*What is required*: Each record beneath this line should be returned exactly as it is.

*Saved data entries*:

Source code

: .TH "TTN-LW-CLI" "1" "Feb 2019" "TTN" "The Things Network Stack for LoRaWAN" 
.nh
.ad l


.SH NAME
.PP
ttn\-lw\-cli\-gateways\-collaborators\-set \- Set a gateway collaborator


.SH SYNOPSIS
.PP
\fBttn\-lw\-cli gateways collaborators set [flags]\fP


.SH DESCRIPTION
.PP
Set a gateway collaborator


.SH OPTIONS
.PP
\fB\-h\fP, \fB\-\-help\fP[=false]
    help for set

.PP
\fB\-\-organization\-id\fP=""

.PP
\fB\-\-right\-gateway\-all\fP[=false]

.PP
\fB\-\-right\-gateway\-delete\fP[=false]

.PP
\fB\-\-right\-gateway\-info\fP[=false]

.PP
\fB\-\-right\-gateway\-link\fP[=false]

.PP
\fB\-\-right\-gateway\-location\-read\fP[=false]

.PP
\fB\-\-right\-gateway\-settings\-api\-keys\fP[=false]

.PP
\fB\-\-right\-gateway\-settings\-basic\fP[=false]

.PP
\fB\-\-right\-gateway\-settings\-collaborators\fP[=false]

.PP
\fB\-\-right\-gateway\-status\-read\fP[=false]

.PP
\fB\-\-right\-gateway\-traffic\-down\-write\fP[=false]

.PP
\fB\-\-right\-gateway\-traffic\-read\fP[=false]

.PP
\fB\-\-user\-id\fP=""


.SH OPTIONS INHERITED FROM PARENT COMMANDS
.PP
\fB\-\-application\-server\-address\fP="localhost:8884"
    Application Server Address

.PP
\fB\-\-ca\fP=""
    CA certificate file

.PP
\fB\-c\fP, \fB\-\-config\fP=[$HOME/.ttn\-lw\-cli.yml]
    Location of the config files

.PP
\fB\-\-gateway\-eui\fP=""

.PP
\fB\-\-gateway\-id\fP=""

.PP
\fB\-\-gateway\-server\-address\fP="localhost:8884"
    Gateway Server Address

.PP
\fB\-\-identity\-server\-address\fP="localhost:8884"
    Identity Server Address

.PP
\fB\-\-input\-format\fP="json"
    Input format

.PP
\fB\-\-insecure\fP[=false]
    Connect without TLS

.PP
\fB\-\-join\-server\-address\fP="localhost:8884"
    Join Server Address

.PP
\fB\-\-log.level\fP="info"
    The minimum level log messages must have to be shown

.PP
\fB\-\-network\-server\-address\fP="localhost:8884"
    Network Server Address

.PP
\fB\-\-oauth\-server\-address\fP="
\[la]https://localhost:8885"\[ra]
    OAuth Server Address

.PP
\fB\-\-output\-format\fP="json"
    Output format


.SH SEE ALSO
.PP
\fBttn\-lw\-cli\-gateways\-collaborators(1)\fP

*Exercise answer*:
Source code

: .TH "TTN-LW-CLI" "1" "Feb 2019" "TTN" "The Things Network Stack for LoRaWAN" 
.nh
.ad l


.SH NAME
.PP
ttn\-lw\-cli\-gateways\-collaborators\-set \- Set a gateway collaborator


.SH SYNOPSIS
.PP
\fBttn\-lw\-cli gateways collaborators set [flags]\fP


.SH DESCRIPTION
.PP
Set a gateway collaborator


.SH OPTIONS
.PP
\fB\-h\fP, \fB\-\-help\fP[=false]
    help for set

.PP
\fB\-\-organization\-id\fP=""

.PP
\fB\-\-right\-gateway\-all\fP[=false]

.PP
\fB\-\-right\-gateway\-delete\fP[=false]

.PP
\fB\-\-right\-gateway\-info\fP[=false]

.PP
\fB\-\-right\-gateway\-link\fP[=false]

.PP
\fB\-\-right\-gateway\-location\-read\fP[=false]

.PP
\fB\-\-right\-gateway\-settings\-api\-keys\fP[=false]

.PP
\fB\-\-right\-gateway\-settings\-basic\fP[=false]

.PP
\fB\-\-right\-gateway\-settings\-collaborators\fP[=false]

.PP
\fB\-\-right\-gateway\-status\-read\fP[=false]

.PP
\fB\-\-right\-gateway\-traffic\-down\-write\fP[=false]

.PP
\fB\-\-right\-gateway\-traffic\-read\fP[=false]

.PP
\fB\-\-user\-id\fP=""


.SH OPTIONS INHERITED FROM PARENT COMMANDS
.PP
\fB\-\-application\-server\-address\fP="localhost:8884"
    Application Server Address

.PP
\fB\-\-ca\fP=""
    CA certificate file

.PP
\fB\-c\fP, \fB\-\-config\fP=[$HOME/.ttn\-lw\-cli.yml]
    Location of the config files

.PP
\fB\-\-gateway\-eui\fP=""

.PP
\fB\-\-gateway\-id\fP=""

.PP
\fB\-\-gateway\-server\-address\fP="localhost:8884"
    Gateway Server Address

.PP
\fB\-\-identity\-server\-address\fP="localhost:8884"
    Identity Server Address

.PP
\fB\-\-input\-format\fP="json"
    Input format

.PP
\fB\-\-insecure\fP[=false]
    Connect without TLS

.PP
\fB\-\-join\-server\-address\fP="localhost:8884"
    Join Server Address

.PP
\fB\-\-log.level\fP="info"
    The minimum level log messages must have to be shown

.PP
\fB\-\-network\-server\-address\fP="localhost:8884"
    Network Server Address

.PP
\fB\-\-oauth\-server\-address\fP="
\[la]https://localhost:8885"\[ra]
    OAuth Server Address

.PP
\fB\-\-output\-format\fP="json"
    Output format


.SH SEE ALSO
.PP
\fBttn\-lw\-cli\-gateways\-collaborators(1)\fP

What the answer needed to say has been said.